Stored items:
★ ★ ★

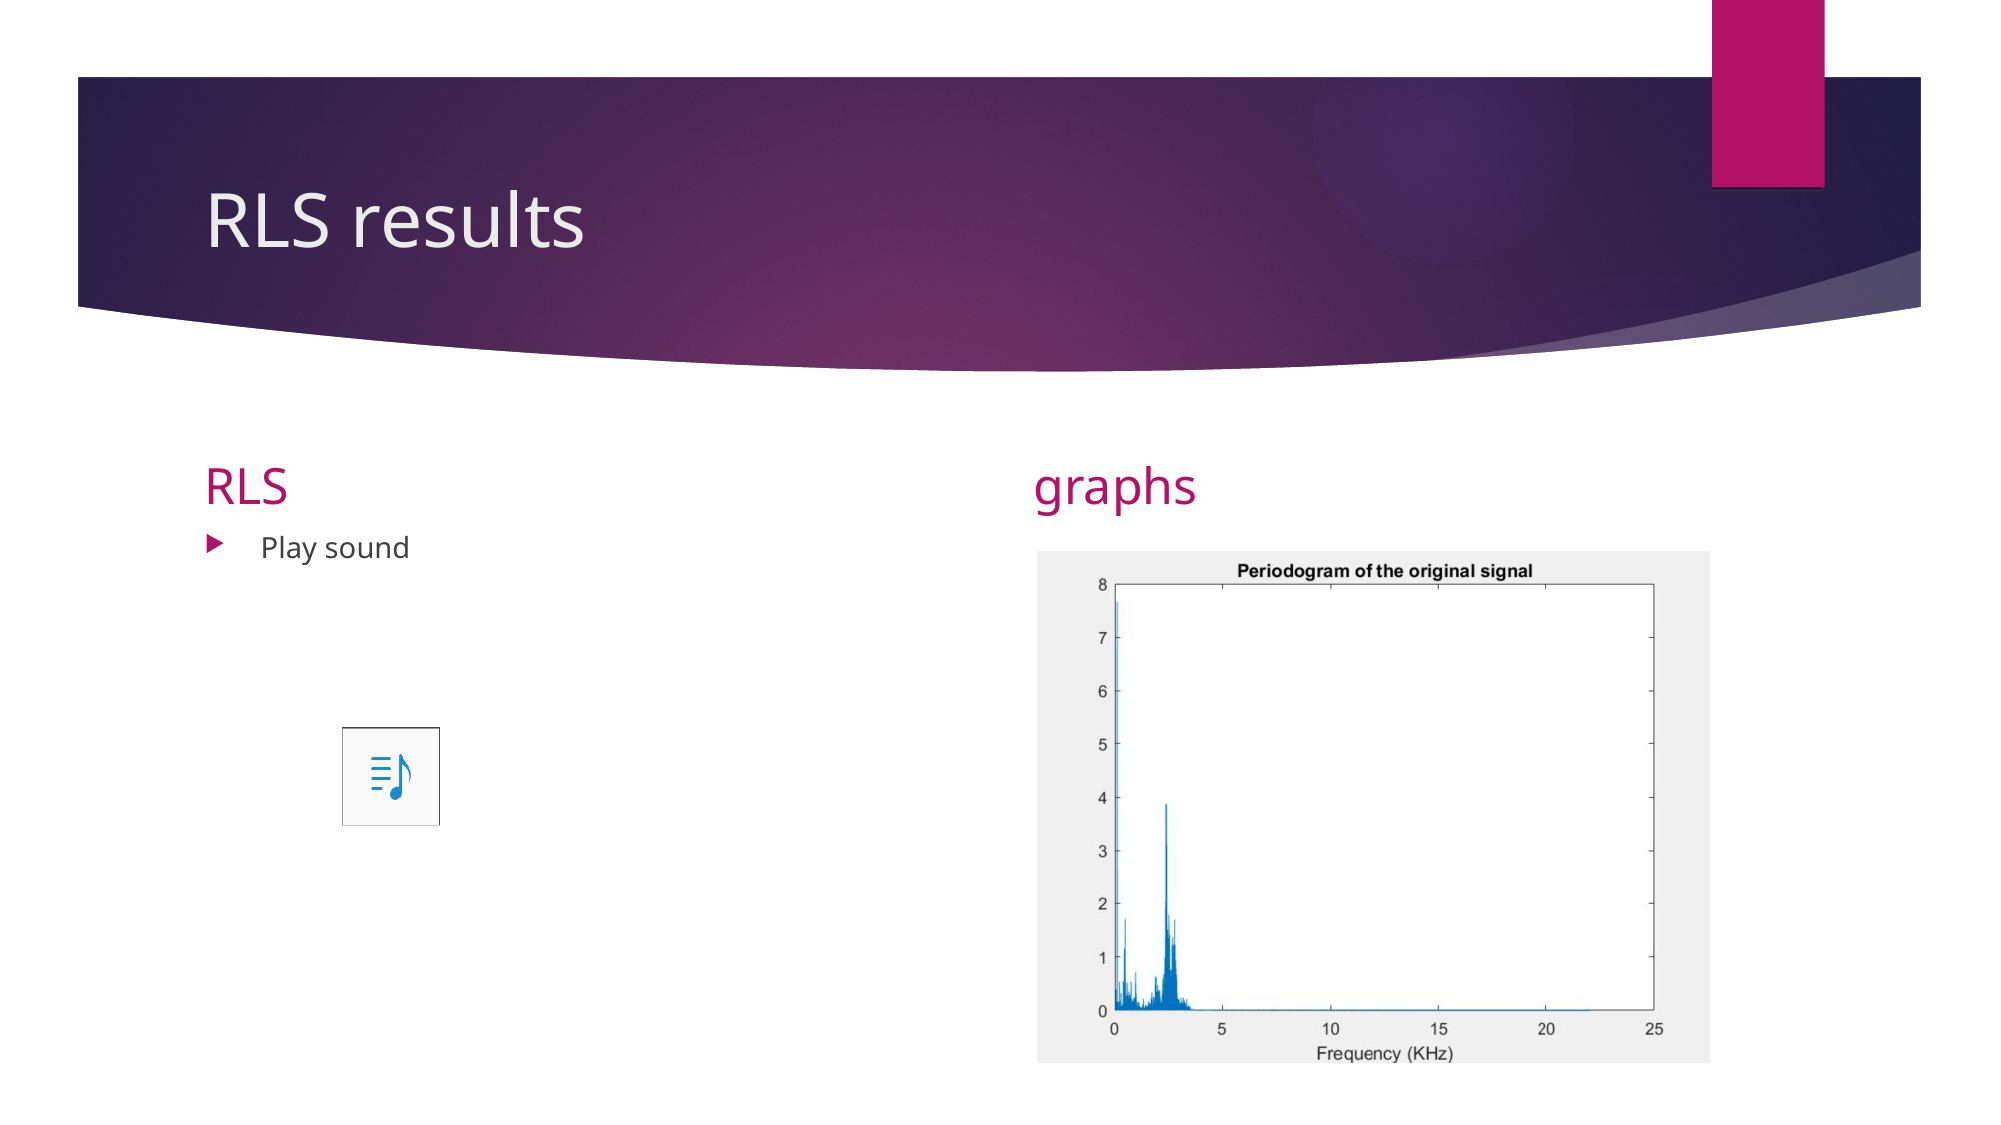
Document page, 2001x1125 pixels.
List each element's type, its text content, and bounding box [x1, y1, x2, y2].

picture [79, 78, 1920, 371]
picture [1036, 550, 1710, 1065]
list Play sound [189, 521, 981, 988]
text_box [340, 726, 441, 827]
list graphs [1018, 427, 1810, 522]
title RLS results [189, 159, 1627, 276]
list RLS [189, 427, 981, 521]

★ ★ ★

Aim of the task: Convert the rows above into a Markdown table with two columns, No. and Line. Give each non-blank line its own number, skip the blank lines, and leave the pictures themselves out.

Exercise answer:
| No. | Line |
|---|---|
| 1 | Document page, 2001x1125 pixels. |
| 2 | List each element's type, its text content, and bounding box [x1, y1, x2, y2]. |
| 3 | picture [79, 78, 1920, 371] |
| 4 | picture [1036, 550, 1710, 1065] |
| 5 | list Play sound [189, 521, 981, 988] |
| 6 | text_box [340, 726, 441, 827] |
| 7 | list graphs [1018, 427, 1810, 522] |
| 8 | title RLS results [189, 159, 1627, 276] |
| 9 | list RLS [189, 427, 981, 521] |